Meet the Bungule Women Basket Weavers, the very first women’s group to form in the rural Kasigau area located approximately eight hours south of Nairobi.  By joining together, the women have empowered each other and inspired more independence in each other.  Through basket weaving and growing vegetables in their greenhouse, they now earn additional money to that helps them “stand on their own two feet," as they like to say in Kenya. The women are not solely dependent on their husbands as the only providers of income, and the result is that they now are able to determine the necessities that they need. This group leads by example and has inspired others in the area to form similar groups.  

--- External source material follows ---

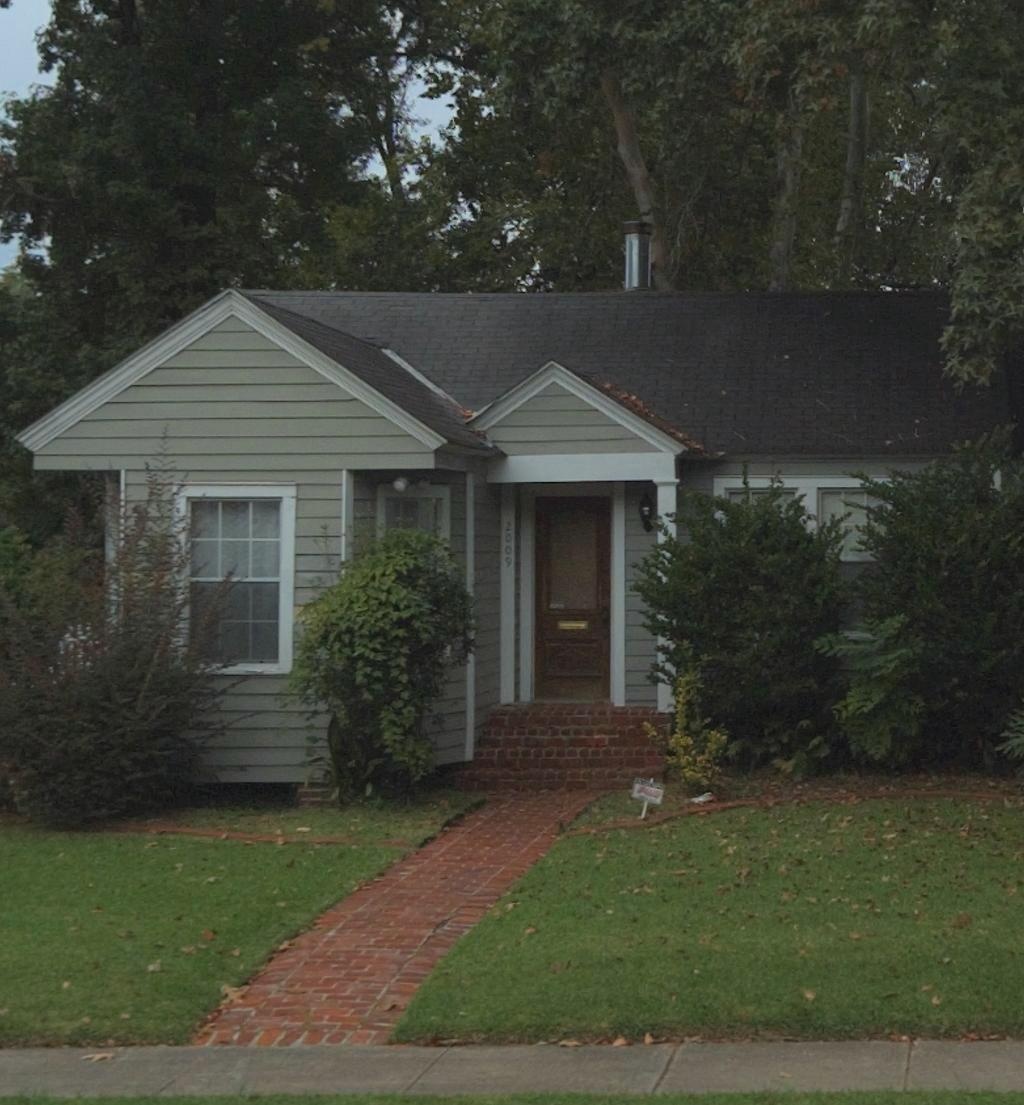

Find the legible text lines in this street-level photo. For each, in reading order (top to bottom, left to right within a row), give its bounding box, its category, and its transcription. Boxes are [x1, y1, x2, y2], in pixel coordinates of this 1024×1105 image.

[503, 521, 513, 569] StreetNumber: 2009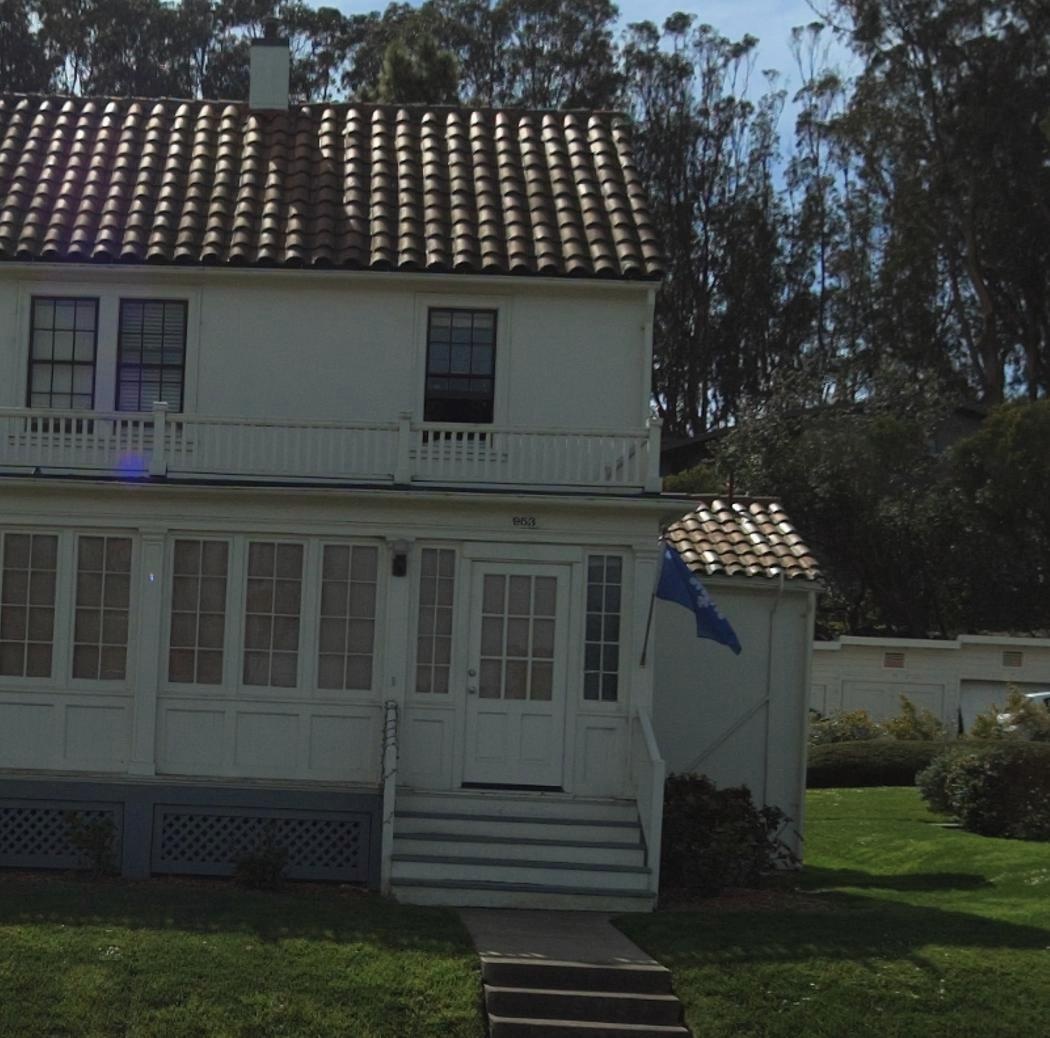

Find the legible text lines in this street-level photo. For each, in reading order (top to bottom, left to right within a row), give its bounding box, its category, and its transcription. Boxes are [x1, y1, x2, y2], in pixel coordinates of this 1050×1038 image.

[510, 515, 538, 528] StreetNumber: 953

The women’s group has participated in table banking for the last year, where the women contribute a small amount to the group each month so that a different member can take out a loan.  Once they have taken a loan they pay a higher rate until the loan is paid back.  This practice has instilled the discipline to pay back their loans and opened so many more opportunities.  Now if they need money to pay for their children’s school fees they have somewhere to turn.  Loans of water tanks and iron sheets will help the women to collect more water at their homes.  This will keep them from having to walk long distances to collect water and allow them more time to weave baskets which is their primary source of income.


Chairlady: Christine Nyange is the chairlady of the Bungule Women basket weavers.  She has lead the group since it was founded 13 years ago.  The group works based off the principle, “The more you work hard, the more you get.”  She leads the group by ensuring that everyone is sharing ideas and working together.